Jul 29th 2008

Hospice Journal (2): Inner lights

Posted in Izzy, Marion

July 29, 2008 – I am much affected by my hospice work with Alzheimer’s patients. It is so different than I expected. I resisted it, to be honest, and didn’t really want to spend that much time with people who were losing control of their minds, as that is especially frightening and disturbing to me.
  I did it, but it was perfunctory, and I was uncomfortable. I remembered thinking once that these wards were filled with deranged ghosts, shells. That is not so, and I see that now, and am grateful that this  shallow notion was changed.
  Everyone in hospice lives on the edge of life, often isolated and struggling with so many realities and decisions. 
  But people with this disease are sometimes isolated in an especially visceral and lonely way, as it is so easy to leave them off by themselves.

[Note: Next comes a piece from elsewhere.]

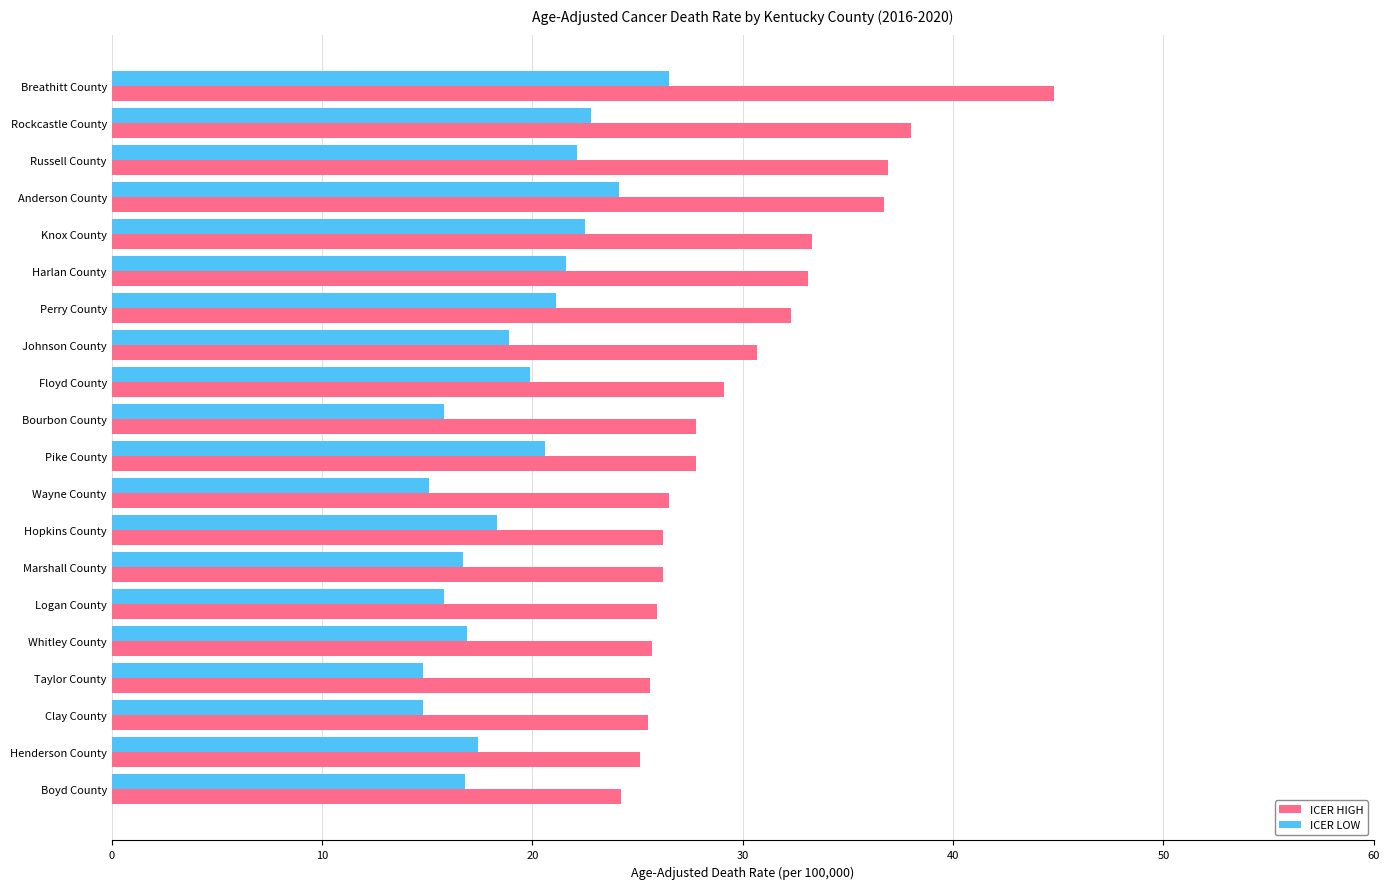

Rank the series by their average value, from lowest to highest.

ICER LOW, ICER HIGH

Nobody should die alone, but sometimes, the loneliness in this ward is something you can put your hands on.
  But in the Alzheimer’s ward, which is familiar to me now and a very comfortable place to visit, I feel as if I am moving through a sea of spirits, some angry, some fearful, some loving and rich. They are very happy to see Izzy and I, and reward us with much love and attention. In all of hospice work, there is this feeling of deep appreciation, and that is the payoff, really. You never feel more appreciated, anywhere in your life, no matter what you do. In Alzheimer’s work, this appreciation is almost never stated, but it is felt.
  I watch the nurses, who make little money, and work hard, and who project a loving and energetic affection that is inspiring to me. They know how to get through.
 You can get through if you want to get through, and you just have to believe you can. These people know me now, clearly, and they surely know Izzy. I have a bunch of girl friends, and they love attention and are affectionate and generous, and when I punch in the codes  – doors are aways locked – it is with a sense of anticipation, relief, exhaustion,  moving from one reality to another. It is hard work. It is worth it.
  The people I meet there have rich stories to tell, of their homes, their children, their husbands and wives, their dogs and memories. These stories come out in different ways, and you really have to listen, and react. Sometimes it doesn’t quite work, sometimes it does.
  I believe in stories, they are my life in a way, and I know that they are everywhere, in all of us. Especially on the edge of life, where they are important in a particular way.